Binder is similar to Lobo trainers of the past, including the legendary Tow Diehm, whose name has been placed on the building that houses Lobo football and the UNM training room.

Binder has long opened his training room and his skills to almost anyone in need of some healing. He did it because, well, that's what he did. That was the itch that carried him through 40-plus years in athletic training when his skills as a football player came up short.

"I had no idea what an athletic trainer was when I went to college. I wanted to be a football coach," said Binder.

Binder went to UTEP in 1969 to catch footballs for the Miners. He was wisely turned away from the football field and steered into the training room -- and thousands of athletics have benefited from that detour.

"I wasn't a very good football player, but I wanted to stay with my friends. I wanted to be part of the team," said Binder. I developed a passion for athletic training."

Binder graduated from UTEP in 1973 (Bachelors) and 1975 (Masters) and bounced around a variety of training rooms around Texas before coming back to UTEP as the head guy. He left the Miners 16 years ago to become a Lobo.

He is a member of the UTEP Sports Hall of Fame and the El Paso Sports Hall of Fame. When he returned to UTEP about 30 years ago, Don Haskins was the head basketball coach. Here is one of Binder's favorite Haskins' stories:

"We had a point guard named Ron Jones. Haskins took a lot of pride in UTEP being one of the top defensive teams in the nation. Ron liked to shoot the ball more than he liked to play defense. One day Coach Haskins had the guys bring a couch out of his office and had it placed at center court. Coach brought a chair out and told Ron to lie down on the coach. I've never seen anything like that. Don started asking Ron questions like Don was a psychologist trying to figure out why Ron liked to shoot so much. Coach asked him, "Did you hate your mom growing up?' He got it across that Ron probably shouldn't be shooting so much and might work on some other things."

Binder has lots of stories. "If you want to know something about an athletic department, go talk to the trainers," said Binder.

A Mike Locksley story? Binder declined to go in that direction. However, he has another story tied into Lobo football.

In the Rocky Long era, a young boy with Down Syndrome named Chris used to come to Lobo practice every day with his dog. Binder told Chris that if he left his dog home, he could be a volunteer student trainer.

"Chris never missed a day," said Binder. "Those football players took care of Chris. His water was special. They wouldn't take water from anyone else, if Chris was there with a bottle. Chris loved being there. Coach Long even made a playbook for him. Chris' family eventually moved to Colorado."

Binder and the Lobos made an impression on Chris. One June day several years ago, Binder got a letter from Chris. It was a Fathers' Day card. "That was a pretty neat deal. That was special," said Binder. "Those are the memories that stick."
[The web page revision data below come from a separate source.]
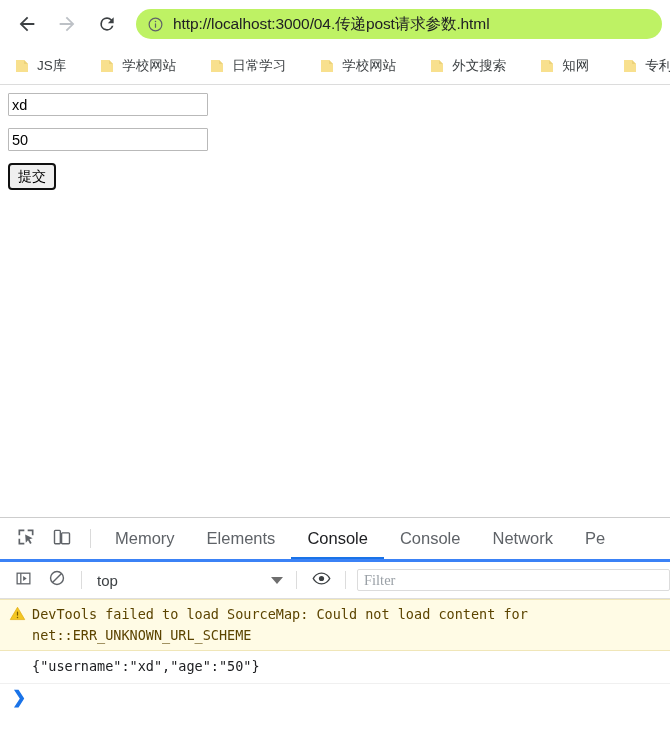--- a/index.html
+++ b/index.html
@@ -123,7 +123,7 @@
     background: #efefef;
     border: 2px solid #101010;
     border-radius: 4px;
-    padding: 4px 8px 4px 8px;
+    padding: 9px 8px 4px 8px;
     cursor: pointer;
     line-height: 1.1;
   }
There are scary moments that stick, too. Last August, Binder drove back from Ruidoso with B.R. Holbrook when the UNM quarterback was having chest pains. When ex-Lobo Hank Baskett went down with a spinal injury, Binder had to ride in the ambulance with a very frightened athlete, who had no movement from the neck down.

"That was awful," said Binder. "Hank finally moved his little finger and of course everything turned out OK. I've always thought that was a miracle."

Binder noted that heartfelt memories are the ones that stay close. He remembers a UTEP football player once getting $5 in a letter from mom.

"Marcus showed that $5 to everyone in the locker room," said Binder. "It took a lot for Marcus' mother to come up with $5. That money meant more to him than anything in the world.

"It's little things like that that mean as much or more than any kind of (championship) ring you might leave with. The championships and things like that are nice, but it's the people you remember. It's the people who count."

Binder leaves New Mexico with lots of honors and most of them probably will be tucked away in a box attracting dust. The memories of moments and faces will be tucked away in his heart, conveniently close. He needs no athletic tape to bound them tight.

He also leaves behind generations of athletes and trainers - Miners and Lobos - who benefited greatly because Dave Binder wasn't that good at catching passes.